* _Excerpted records_:
►

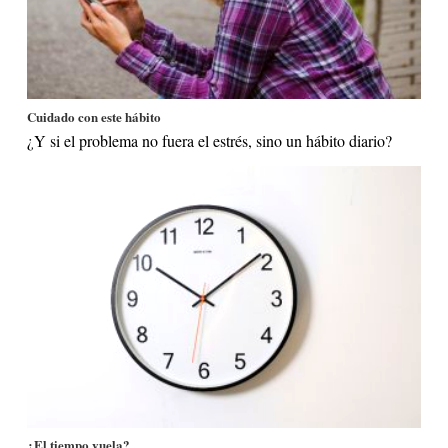
Cuidado con este hábito
¿Y si el problema no fuera el estrés, sino un hábito diario?
¿El tiempo vuela?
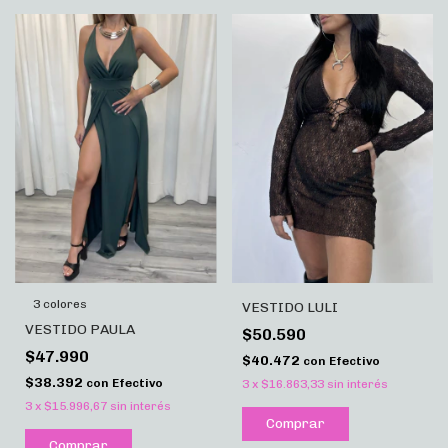
3 colores
VESTIDO LULI
VESTIDO PAULA
$50.590
$47.990
$40.472
con
Efectivo
$38.392
con
Efectivo
3
x
$16.863,33
sin interés
3
x
$15.996,67
sin interés
Comprar
Comprar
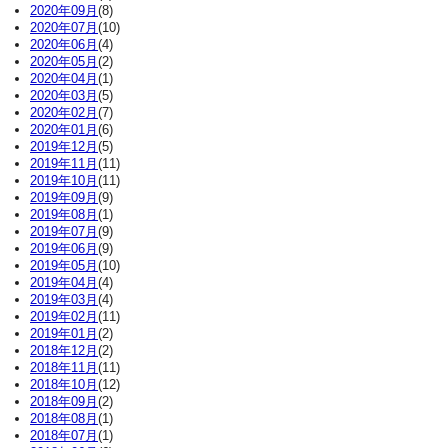
2020年09月
(8)
2020年07月
(10)
2020年06月
(4)
2020年05月
(2)
2020年04月
(1)
2020年03月
(5)
2020年02月
(7)
2020年01月
(6)
2019年12月
(5)
2019年11月
(11)
2019年10月
(11)
2019年09月
(9)
2019年08月
(1)
2019年07月
(9)
2019年06月
(9)
2019年05月
(10)
2019年04月
(4)
2019年03月
(4)
2019年02月
(11)
2019年01月
(2)
2018年12月
(2)
2018年11月
(11)
2018年10月
(12)
2018年09月
(2)
2018年08月
(1)
2018年07月
(1)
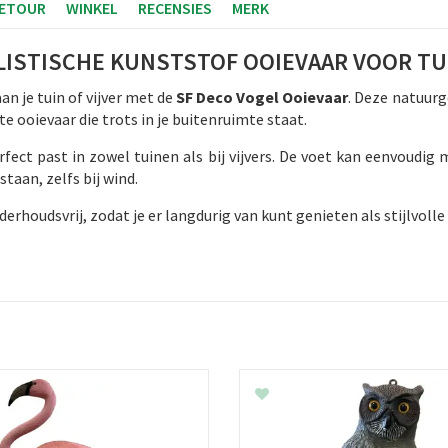
RETOUR
WINKEL
RECENSIES
MERK
LISTISCHE KUNSTSTOF OOIEVAAR VOOR TUI
n je tuin of vijver met de
SF Deco Vogel Ooievaar
. Deze natuurg
te ooievaar die trots in je buitenruimte staat.
rfect past in zowel tuinen als bij vijvers. De voet kan eenvoudi
staan, zelfs bij wind.
rhoudsvrij, zodat je er langdurig van kunt genieten als stijlvolle 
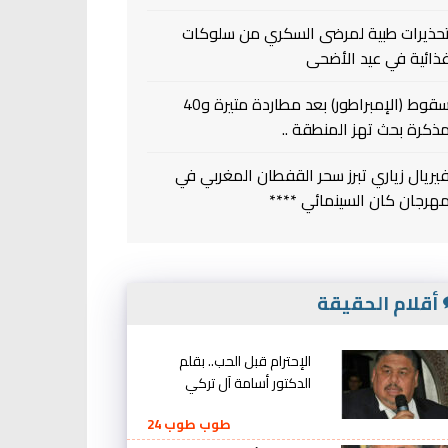
حذيرات طبية لمرضى السكري من سلوكات
ذائية في عيد الأضحى
سقوط (الإمبراطور) بعد مطاردة متيرة و40
ذكرة بحث تهز المنطقة ..
يريال زياري تبرز سحر القفطان المغربي في
هرجان كان السينمائي ****
أقلام الحقيقة
الإحترام قبل الحب.. بقلم
الدكتور أسامة آل تركي
طوب طوب 24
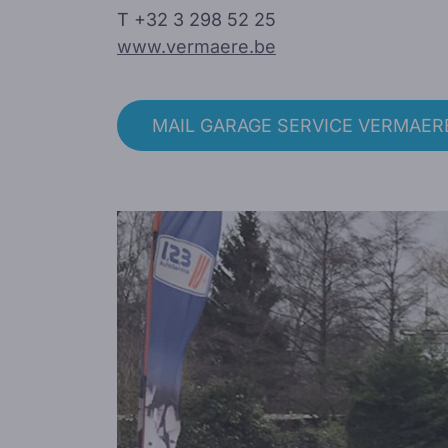
T
+32 3 298 52 25
www.vermaere.be
MAIL GARAGE SERVICE VERMAER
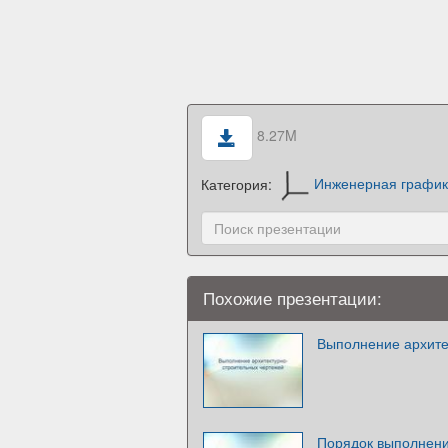
8.27M
Категория:
Инженерная графи
Похожие презентации:
Выполнение архите
Порядок выполнени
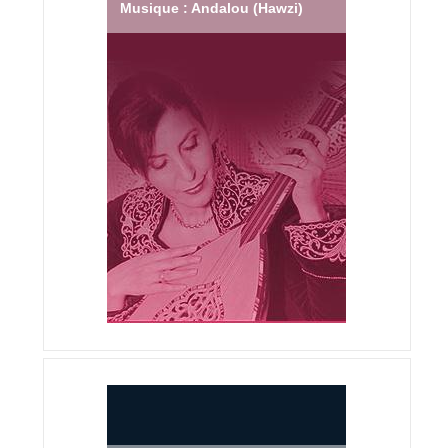
Musique : Andalou (Hawzi)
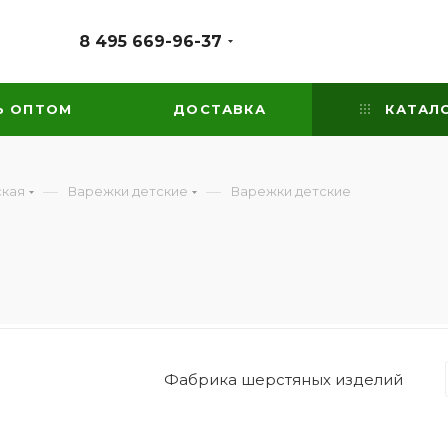
8 495 669-96-37
Ь ОПТОМ
ДОСТАВКА
КАТАЛ
—
—
ская
Варежки детские
Варежки детские
Фабрика шерстяных изделий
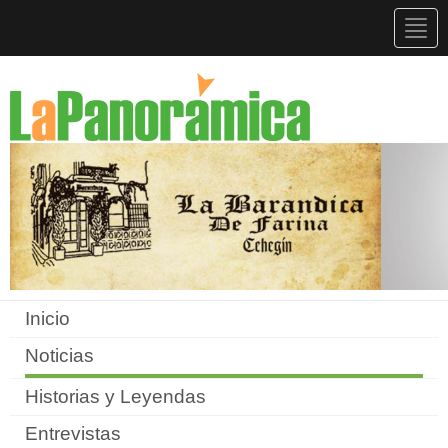
Togg
navig
Inicio
Noticias
Historias y Leyendas
Entrevistas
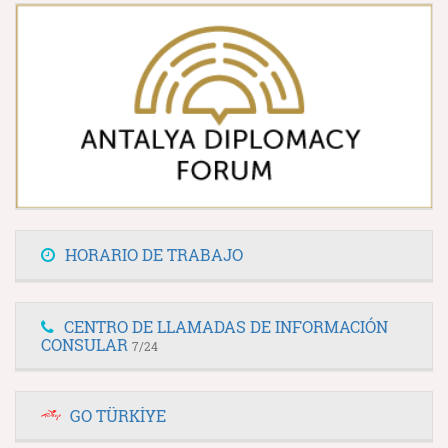
HORARIO DE TRABAJO
CENTRO DE LLAMADAS DE INFORMACIÓN
CONSULAR
7/24
GO TÜRKİYE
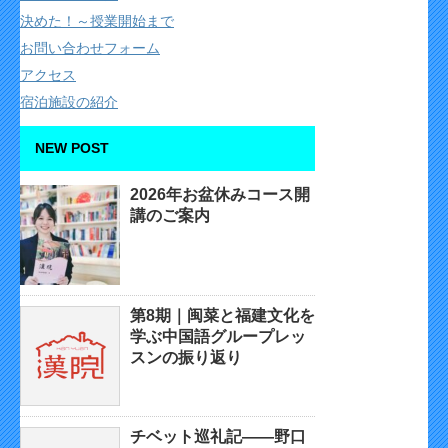
決めた！～授業開始まで
お問い合わせフォーム
アクセス
宿泊施設の紹介
NEW POST
2026年お盆休みコース開
講のご案内
第8期｜闽菜と福建文化を
学ぶ中国語グループレッ
スンの振り返り
チベット巡礼記——野口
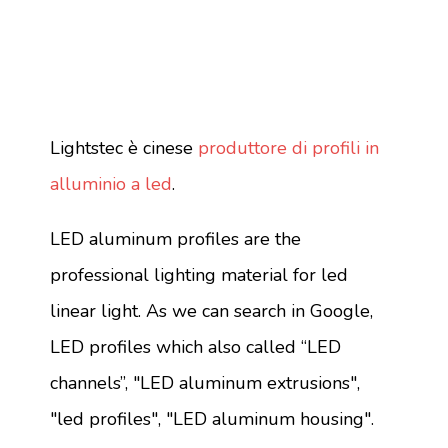
Lightstec è cinese
produttore di profili in
alluminio a led
.
LED aluminum profiles are the
professional lighting material for led
linear light. As we can search in Google,
LED profiles which also called “LED
channels”, "LED aluminum extrusions",
"led profiles", "LED aluminum housing".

◄

* _What this task involves_:
Note every line of the records that holds the word "profiles", and copy it.

* _Task output_:
LED aluminum profiles are the
LED profiles which also called “LED
"led profiles", "LED aluminum housing".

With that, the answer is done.